In a way this type of blind faith in created things calls to mind, on a pop culture level, a scene in the popcorn film “Independence Day”.  Early on in the movie when the alien ships begin to arrive, a group of what we would recognize today as “truther” types gather on the rooftop of the U.S. Bank tower in downtown Los Angeles.  They ignore the very sound advice of authorities that they ought to stay away, and act with prudence, until the intentions of these visitors are known.  Instead, like the immature children they are, the members of the self-appointed alien welcoming committee indulge in a kind of Woodstock-like joy as the ships open, asking that they be taken up inside.  They discover, too late, that these supposedly enlightened beings are actually more than just a little bit hostile, and they want to wipe out the entire human race.

To be fair, what most of us would consider to be normal, those of an artistic bent often consider boring.  When things do not go as planned however, most of us tend to deal with these disasters as adults, picking up the pieces and moving on.  When the disasters are more epic in scope, we do our best to care for those whom we need to care for, and put aside philosophical concerns for practical ones.  Most of the time, our disasters do not involve wars, plagues, and so on, but the little things that can bring us low.

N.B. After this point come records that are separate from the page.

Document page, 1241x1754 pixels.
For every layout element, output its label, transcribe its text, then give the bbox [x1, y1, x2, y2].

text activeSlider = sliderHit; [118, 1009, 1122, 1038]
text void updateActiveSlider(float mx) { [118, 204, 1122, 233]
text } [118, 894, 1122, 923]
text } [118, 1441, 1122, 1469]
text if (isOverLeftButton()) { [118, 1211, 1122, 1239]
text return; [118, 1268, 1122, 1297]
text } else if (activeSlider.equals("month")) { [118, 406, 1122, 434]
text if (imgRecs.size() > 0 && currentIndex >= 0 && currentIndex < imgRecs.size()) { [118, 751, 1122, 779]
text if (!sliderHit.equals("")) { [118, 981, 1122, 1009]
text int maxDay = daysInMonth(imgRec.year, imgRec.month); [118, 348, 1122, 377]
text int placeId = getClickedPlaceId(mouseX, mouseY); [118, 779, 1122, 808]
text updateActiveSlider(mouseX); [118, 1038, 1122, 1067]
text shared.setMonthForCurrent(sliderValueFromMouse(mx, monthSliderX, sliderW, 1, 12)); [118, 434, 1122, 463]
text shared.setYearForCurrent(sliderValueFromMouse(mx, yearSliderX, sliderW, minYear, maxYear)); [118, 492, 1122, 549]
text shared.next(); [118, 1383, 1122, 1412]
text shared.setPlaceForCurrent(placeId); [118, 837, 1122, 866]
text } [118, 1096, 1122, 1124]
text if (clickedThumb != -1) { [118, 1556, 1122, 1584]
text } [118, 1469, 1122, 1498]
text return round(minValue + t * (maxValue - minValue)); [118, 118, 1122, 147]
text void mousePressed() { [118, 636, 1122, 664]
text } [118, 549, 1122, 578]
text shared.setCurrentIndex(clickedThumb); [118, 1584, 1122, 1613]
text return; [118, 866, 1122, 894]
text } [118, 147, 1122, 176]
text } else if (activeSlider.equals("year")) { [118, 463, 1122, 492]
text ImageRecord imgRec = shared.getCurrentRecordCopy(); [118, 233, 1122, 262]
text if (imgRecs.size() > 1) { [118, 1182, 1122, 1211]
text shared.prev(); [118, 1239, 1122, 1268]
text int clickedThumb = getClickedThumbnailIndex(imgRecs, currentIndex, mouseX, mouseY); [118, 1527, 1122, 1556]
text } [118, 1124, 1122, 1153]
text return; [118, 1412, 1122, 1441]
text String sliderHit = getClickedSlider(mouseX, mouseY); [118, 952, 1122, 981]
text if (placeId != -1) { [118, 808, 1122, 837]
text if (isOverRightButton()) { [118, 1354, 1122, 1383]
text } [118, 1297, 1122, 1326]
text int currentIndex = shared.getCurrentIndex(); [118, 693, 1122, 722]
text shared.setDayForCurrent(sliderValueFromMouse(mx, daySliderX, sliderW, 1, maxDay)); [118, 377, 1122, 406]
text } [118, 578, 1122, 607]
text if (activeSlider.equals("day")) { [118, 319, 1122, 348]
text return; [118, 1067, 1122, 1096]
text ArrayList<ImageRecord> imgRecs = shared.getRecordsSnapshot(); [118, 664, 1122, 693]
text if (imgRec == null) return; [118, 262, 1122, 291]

We send a payment in the mail, and it gets delayed or lost. We are just getting over the flu, when a family member gives us a sore throat.  We finally get around to mowing the lawn, and a host of weeds pop up in the garden seemingly from nowhere.   It may be conventional, and it may not be interesting, but without recognition that these things happen, and that we simply cannot fall apart every time we hit a roadblock or something goes pear-shaped, then we have no possibility of behaving with maturity.

In fact, one of the benefits of reaching maturity is the realization that nothing is ever going to work out perfectly for us in this life, for just when you have solved one problem, another has popped up somewhere else.  Most of us who are functioning adults understand that placing too much faith in the physical world, and what man can achieve by his own efforts, is inevitably going to lead to disappointments.  Those with a creative mindset on the other hand, are not always good at understanding this, and particularly when they put their faith in human beings, who have never shown themselves to be entirely trustworthy.

This is not to disparage the childlike curiosity and delight that one can find in a sprightly musical composition or an off-beat film, for we need these things if we are to build a culture.  However it bears keeping in mind that creativity alone, even when it is harsh and unflinching, is no guarantee of maturity of thought.  We are weak, feeble things; if we do not believe there is a higher authority than some sort of planned utopia coming from an executive committee of human brains, then we are probably not going to behave very well towards one another, at least not voluntarily, and the whole thing collapses.

Goya certainly came to understand this, as he saw his illusions crumble one by one, which is one reason why his art is so captivating, covering death and destruction, sickness, madness, and ultimately his OWN death.  However the best thing to take away from the work of Romantic artists like Goya, and indeed from any artistic production that seems rather bleak and hopeless, is that you are not doomed to the same fate. Putting your trust in things beyond yourself, rather than in your fellow, fallible, human beings, is a sounder way of dealing with all of the garbage, great or small, which life is going to throw at you.